Tear Down Stigmas in Impacted Communities

It is widely recognized that the war on drugs has had horrible, disproportionate effects on Black and brown communities. It may not appear evident on the surface, but SAFE Banking’s passage could help mend past wrongs by furthering inclusion and equity in these communities. 

Under the current federal restrictions, many people of color who would otherwise enter the cannabis industry don’t see it as a viable option. Most of these minority-owned operators aren’t independently wealthy and need access to loans just to get started. They also disproportionately struggle with the security challenges of conducting business in cash and would benefit the most from reduced security risk and overhead. This lack of banking access is also undermining state social-equity programs that were specifically designed with the purpose of making sure that the communities most impacted by cannabis prohibition can now gainfully participate in the burgeoning cannabis industry. 

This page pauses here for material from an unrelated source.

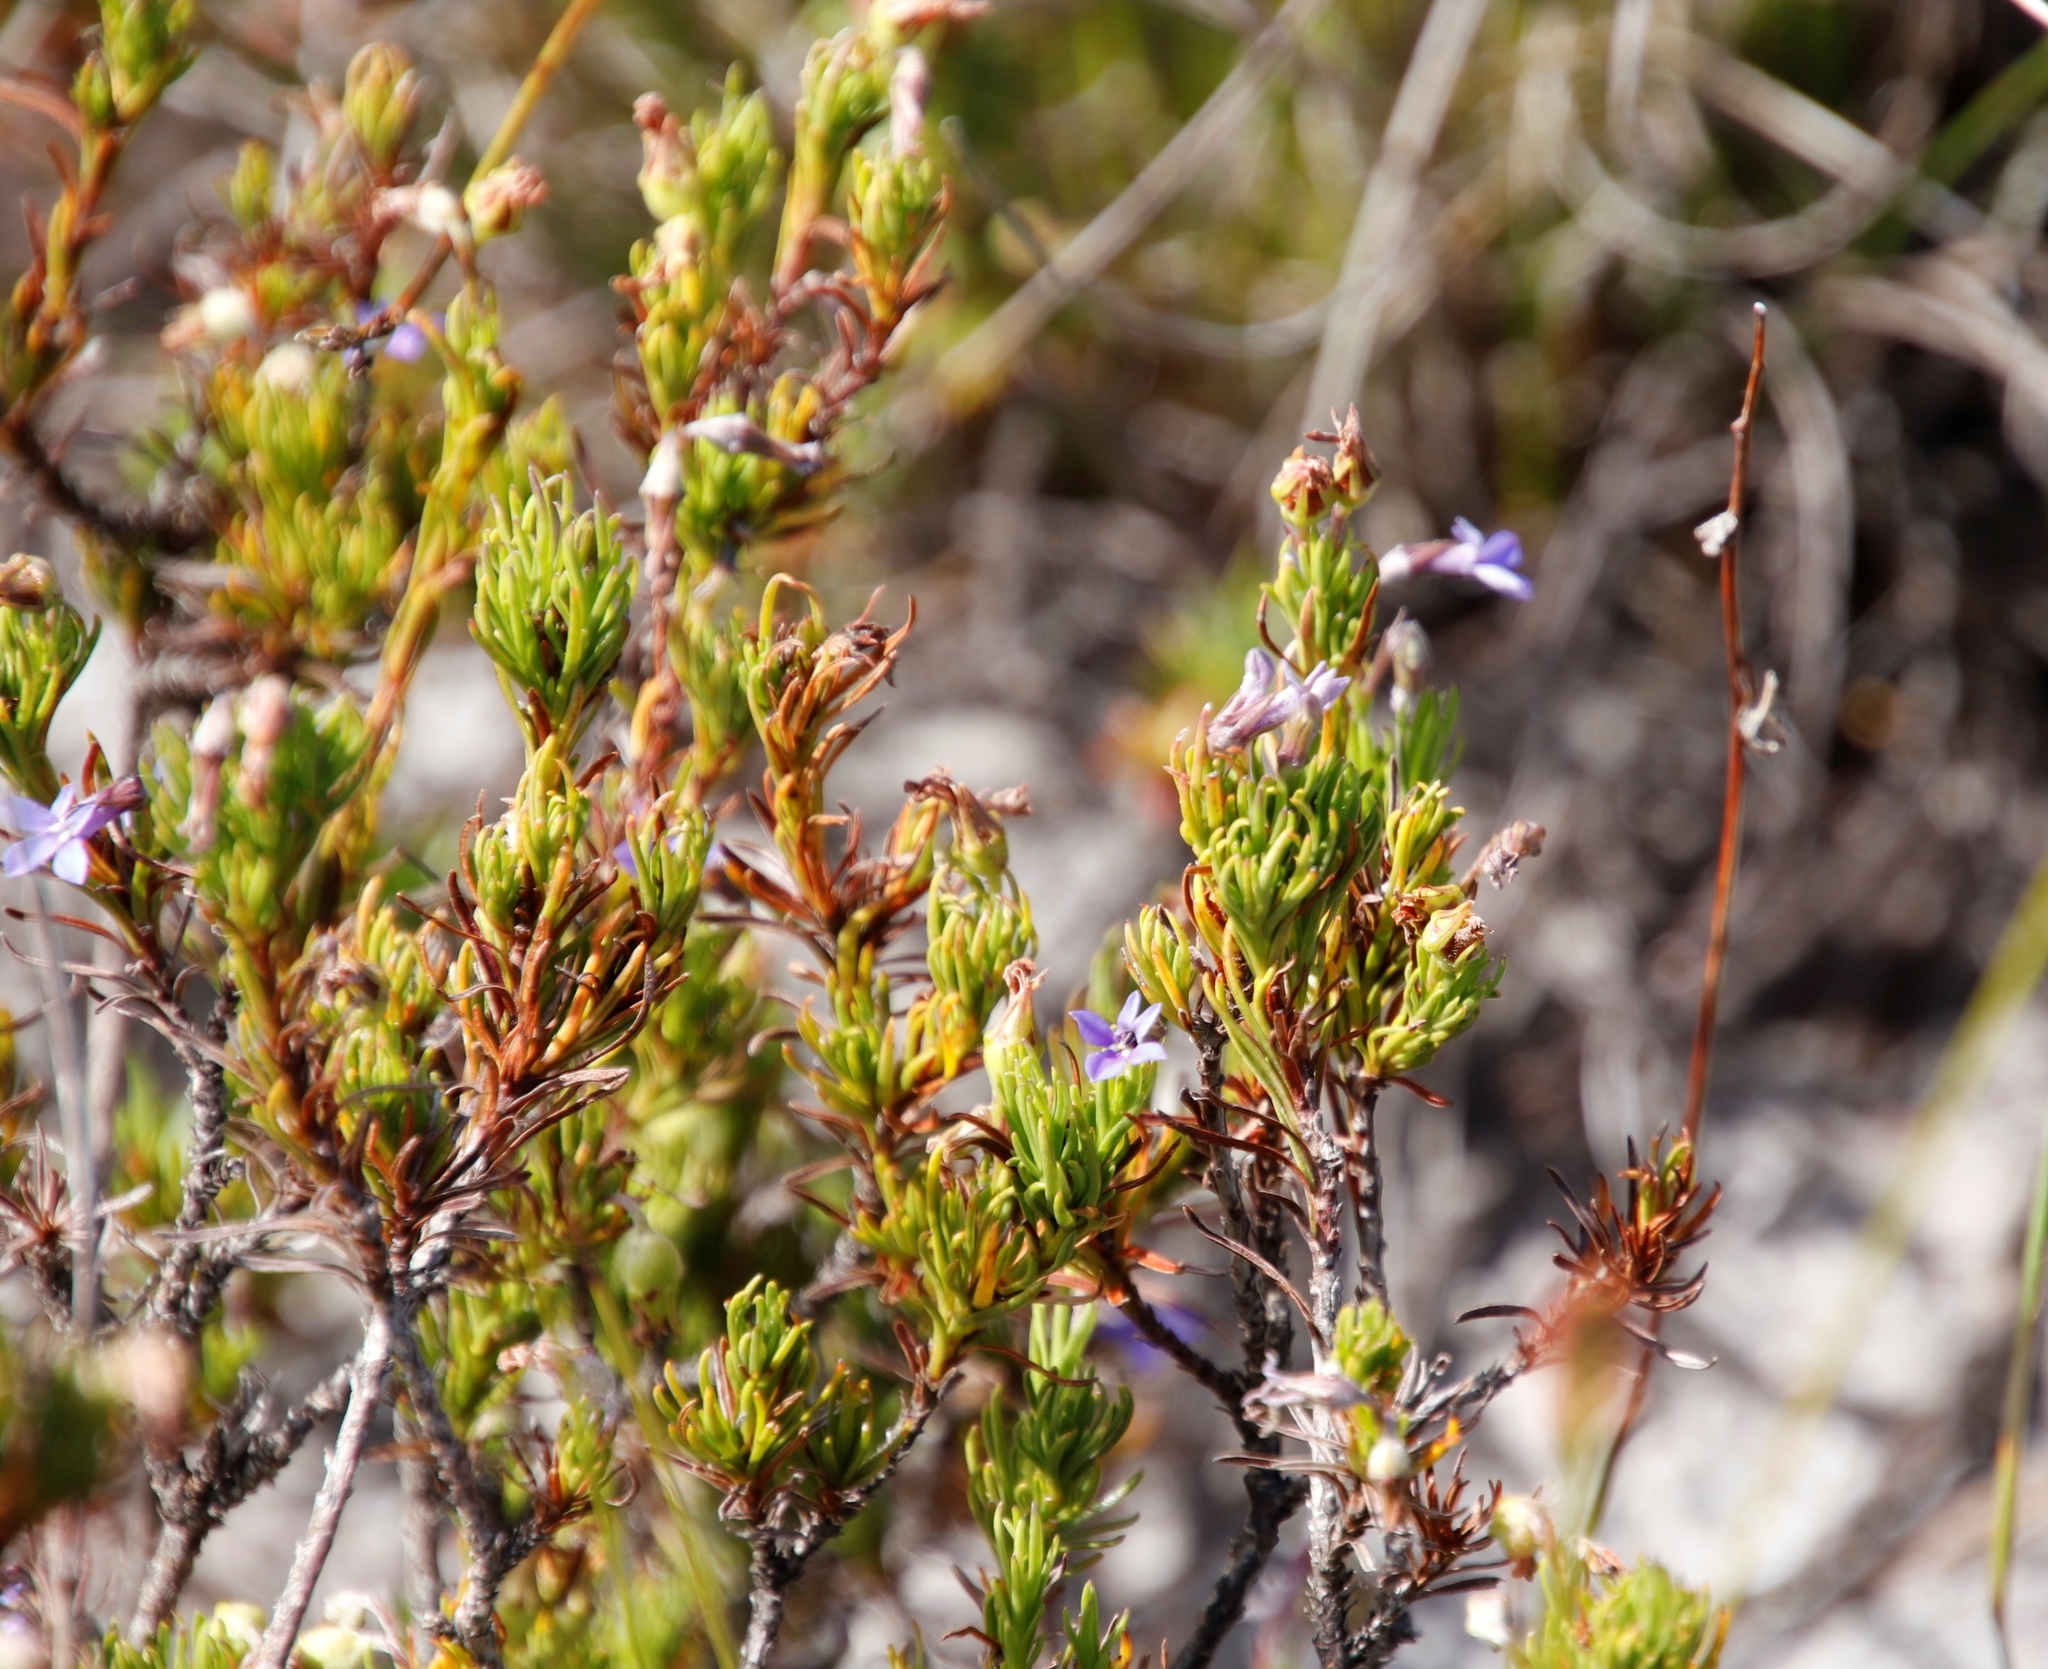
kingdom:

After decades of policies and practices that have used cannabis as justification for overpolicing and well as unlawful searches and arrests, cannabis now has the potential for job creation and building generational wealth. Without reforms like SAFE Banking, the harms of the drug war will continue to discourage these communities and individuals from participating in the licensed cannabis industry. We need to make smaller cannabis businesses more viable by providing them with banking access. If we don’t, communities that experience the brunt of cannabis criminalization will continue to encounter barriers to this industry and will rightly view cannabis as a risk to their professional and financial prospects. 

With SAFE Banking comes the potential to bridge the federal-state cannabis disconnect. In doing so, the federal government could send a surge of confidence to all aspiring applicants, especially those who have long been the victim of cannabis enforcement in this country.